Your instructions
From the data that follows, copy every line with the string "Motor".

The input
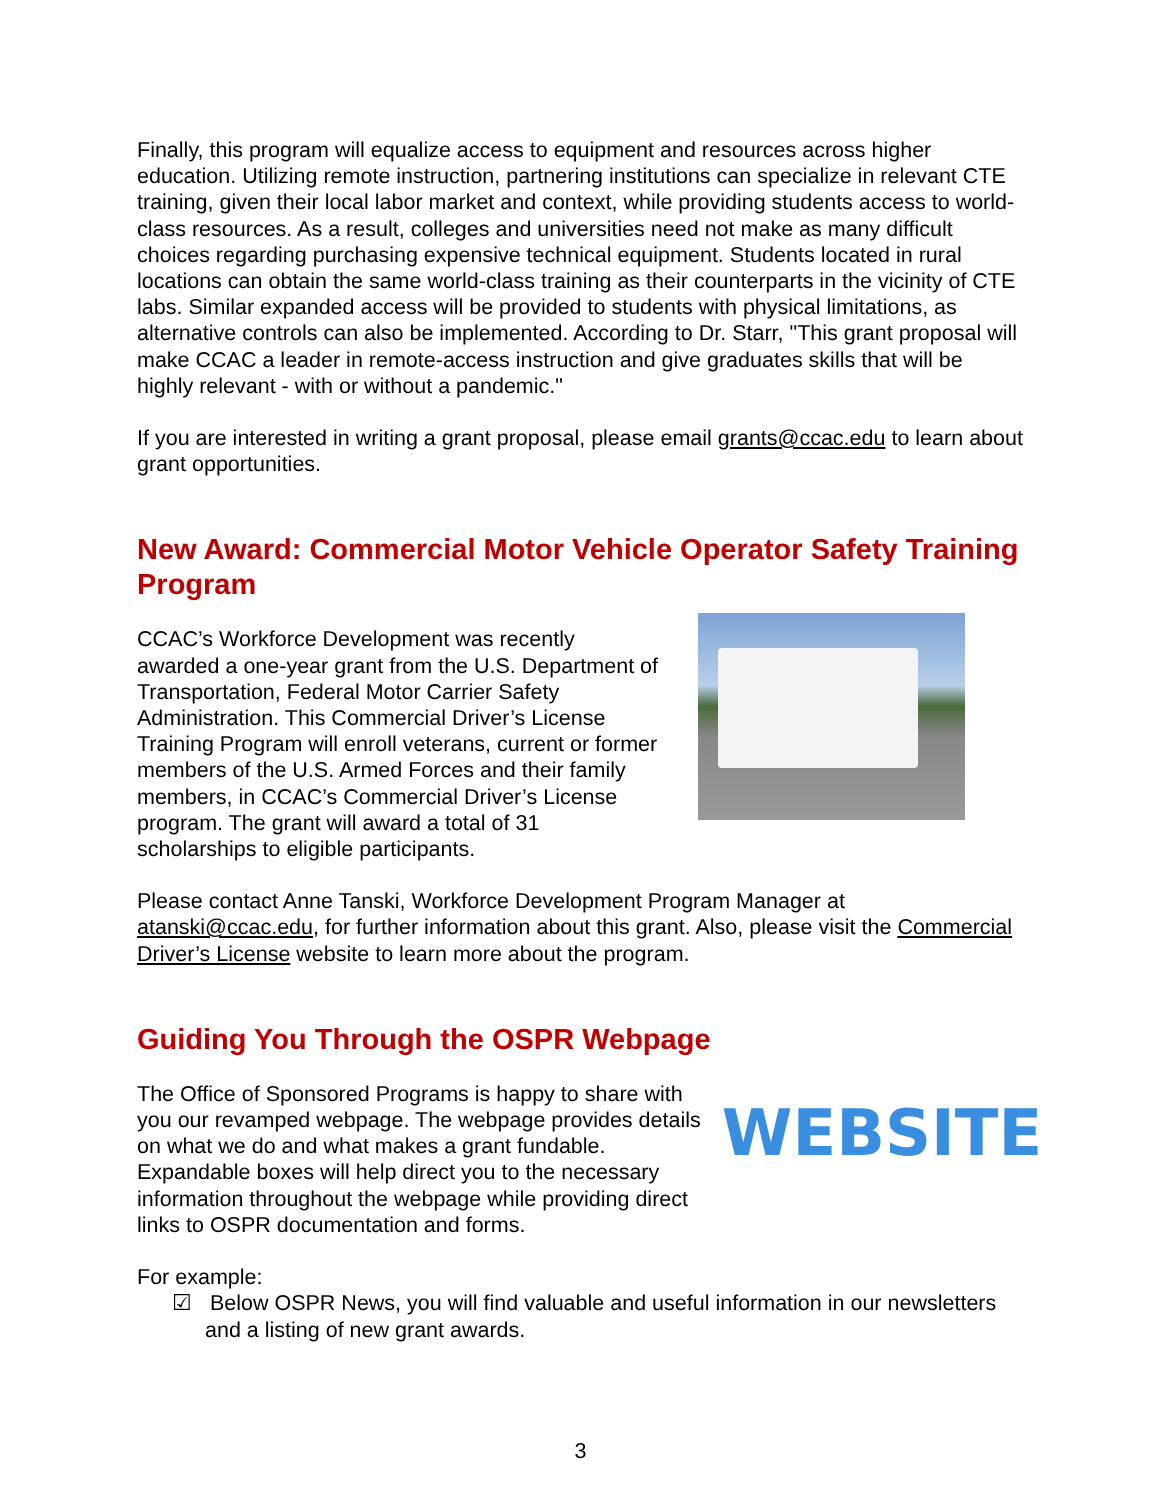Finally, this program will equalize access to equipment and resources across higher education. Utilizing remote instruction, partnering institutions can specialize in relevant CTE training, given their local labor market and context, while providing students access to world-class resources. As a result, colleges and universities need not make as many difficult choices regarding purchasing expensive technical equipment. Students located in rural locations can obtain the same world-class training as their counterparts in the vicinity of CTE labs. Similar expanded access will be provided to students with physical limitations, as alternative controls can also be implemented. According to Dr. Starr, "This grant proposal will make CCAC a leader in remote-access instruction and give graduates skills that will be highly relevant - with or without a pandemic."
If you are interested in writing a grant proposal, please email grants@ccac.edu to learn about grant opportunities.
New Award: Commercial Motor Vehicle Operator Safety Training Program
CCAC’s Workforce Development was recently awarded a one-year grant from the U.S. Department of Transportation, Federal Motor Carrier Safety Administration. This Commercial Driver’s License Training Program will enroll veterans, current or former members of the U.S. Armed Forces and their family members, in CCAC’s Commercial Driver’s License program. The grant will award a total of 31 scholarships to eligible participants.
Please contact Anne Tanski, Workforce Development Program Manager at atanski@ccac.edu, for further information about this grant. Also, please visit the Commercial Driver’s License website to learn more about the program.
Guiding You Through the OSPR Webpage
The Office of Sponsored Programs is happy to share with you our revamped webpage. The webpage provides details on what we do and what makes a grant fundable. Expandable boxes will help direct you to the necessary information throughout the webpage while providing direct links to OSPR documentation and forms.
WEBSITE
For example:
☑ Below OSPR News, you will find valuable and useful information in our newsletters and a listing of new grant awards.
3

Reply
New Award: Commercial Motor Vehicle Operator Safety Training Program
CCAC’s Workforce Development was recently awarded a one-year grant from the U.S. Department of Transportation, Federal Motor Carrier Safety Administration. This Commercial Driver’s License Training Program will enroll veterans, current or former members of the U.S. Armed Forces and their family members, in CCAC’s Commercial Driver’s License program. The grant will award a total of 31 scholarships to eligible participants.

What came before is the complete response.